2. The medical testimony adduced at the trial indicated that the Plaintiff would have sustained age-related hearing loss throughout the entire of the fifteen year period between 1978 and 1993. It was contended that this age-related hearing impairment would have gradually increased the level of the Plaintiff's deafness and tinnitus until he and the members of his family became conscious of it with happy precision some time in 1993. I am afraid that I cannot accept this contention because it does not accord with the Plaintiff's direct testimony at the trial of his action. When asked to describe his tinnitus for the period from 1979 and 1980 " .... until the early 90's " ... the Plaintiff answered "It was bad" . He went on to confirm that for a period of ten or eleven years his tinnitus was "constant". When asked to compare the symptoms from his tinnitus to " ... that last period of ten years" , he replied "No it is still the same".

41. In dealing with his hearing impairment the Plaintiff stated that during "...the year or two that followed" his discharge in 1978 he "....could not very well hear the television" and had difficulty in talking to his colleagues and hearing conversations in the presence of background noise and that this was in 1979.


42. All of the expert medical witnesses were in agreement that noise induced hearing impairment and tinnitus do not worsen when exposure to noise ceases.

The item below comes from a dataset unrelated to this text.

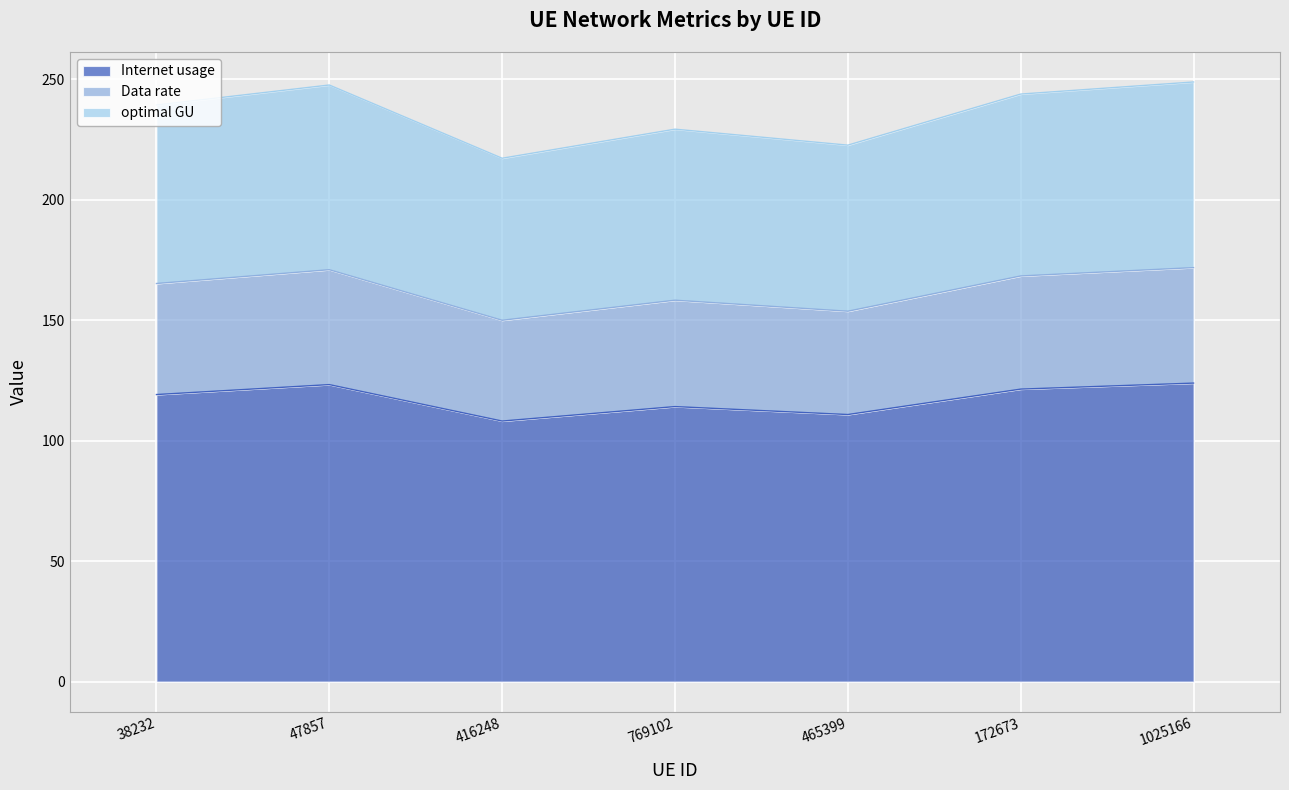

How many lines are shown in the chart?

3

Accordingly the damage to the Plaintiff's ears would not have been affected by anything other than age-related hearing loss throughout the fifteen years between 1978 and 1993. On the medical testimony the influence of age-related hearing loss throughout that fifteen year period would have been very gradual and there would have been no dramatic increase in the level of symptoms at any particular time. I am afraid that I cannot accept the contention that the combination of the Plaintiff's noise induced hearing loss and tinnitus together with his age related impairment came to a head by a happy coincidence in 1993 but did not result in investigation by way of audiogram until September of 1995 with the resultant institution of proceedings on the precise date when the results of the audiogram were published.

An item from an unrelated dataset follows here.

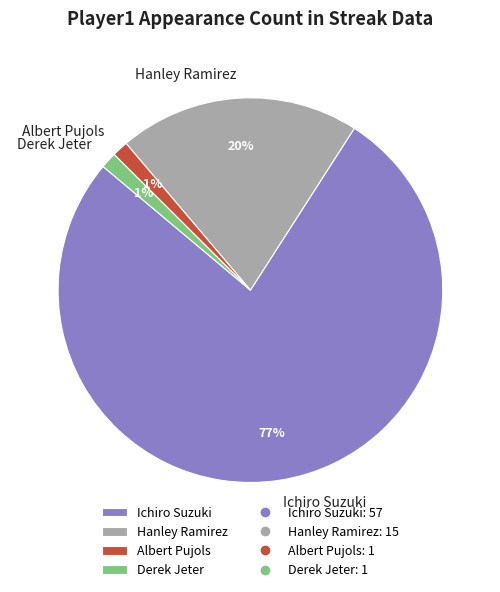

Do Derek Jeter and Hanley Ramirez together represent more than half of the pie?

No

3 I have taken into account the fact that the Plaintiff and his wife stated that his symptoms became worse in 1993 but having accepted the medical testimony adduced on his behalf to the intent that he sustained hearing impairment and tinnitus between 1957 and 1978 I cannot ignore his own direct testimony as to the symptoms which he experienced in 1979, 1980 and 1981 in favour of the proposition that because his wife said that he did not complain of his symptoms to her until 1993 I should conclude that his injury did not become significant until 1993.

4. No further evidence was adduced on behalf of the Plaintiff as to any particular circumstances which existed between 1978 and 1993 which would have interfered with the Plaintiff 's capacity to understand the nature and extent of his injury and on seeking to apply the subjective test to which I have referred above I cannot justify a conclusion other than that the Plaintiff must have known during that period that his injury was "significant" within the meaning of the 1991 Act.

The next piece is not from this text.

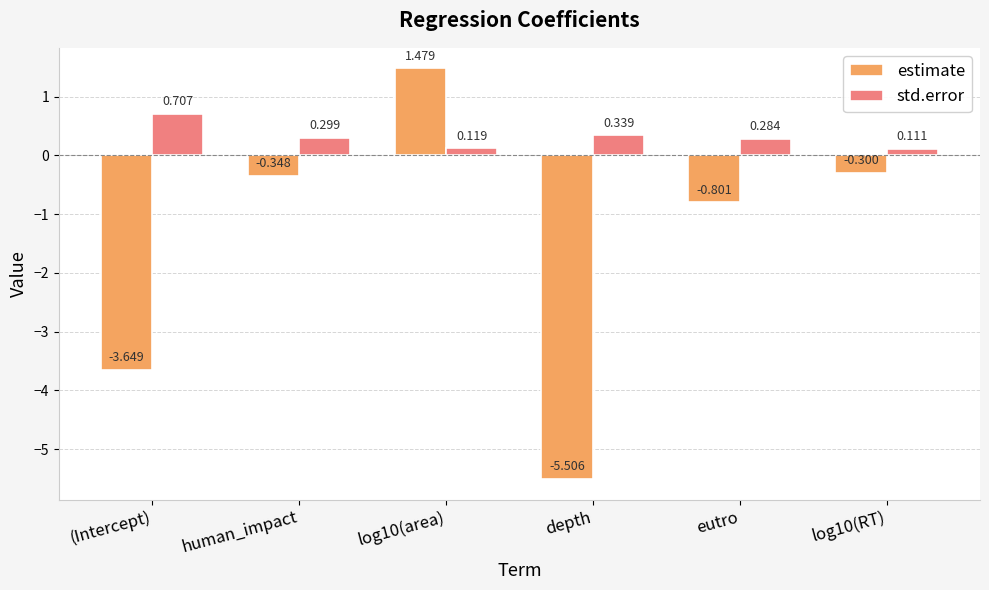

Which series has the largest range (max minus min)?

estimate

5. In seeking to apply the more objective dimension of the test which is introduced by sub-section (2) of Section 2 of the 1991 Act I have reached the conclusion that the Plaintiff knew or ought reasonably to have known from facts which were observable or ascertainable by him alone that he had sustained an injury which was significant and accordingly it is not necessary for me to consider sub-section (b) of the same sub-section.

43. It follows from the foregoing conclusions that I have decided that the Plaintiff's "date of knowledge" within the meaning of Section 2(1) of the Statute of Limitations (Amendment) Act, 1991 was substantially before the 15th day of September, 1992 and probably as early as 1979 or 1980. Accordingly the Plaintiff's claim is barred by the provisions of Section 3(1) of the Statute of Limitations (Amendment) Act, 1991.

44. In the light of the above finding the assessment of damages will not be requried and the Plaintiff's claim must be dismissed.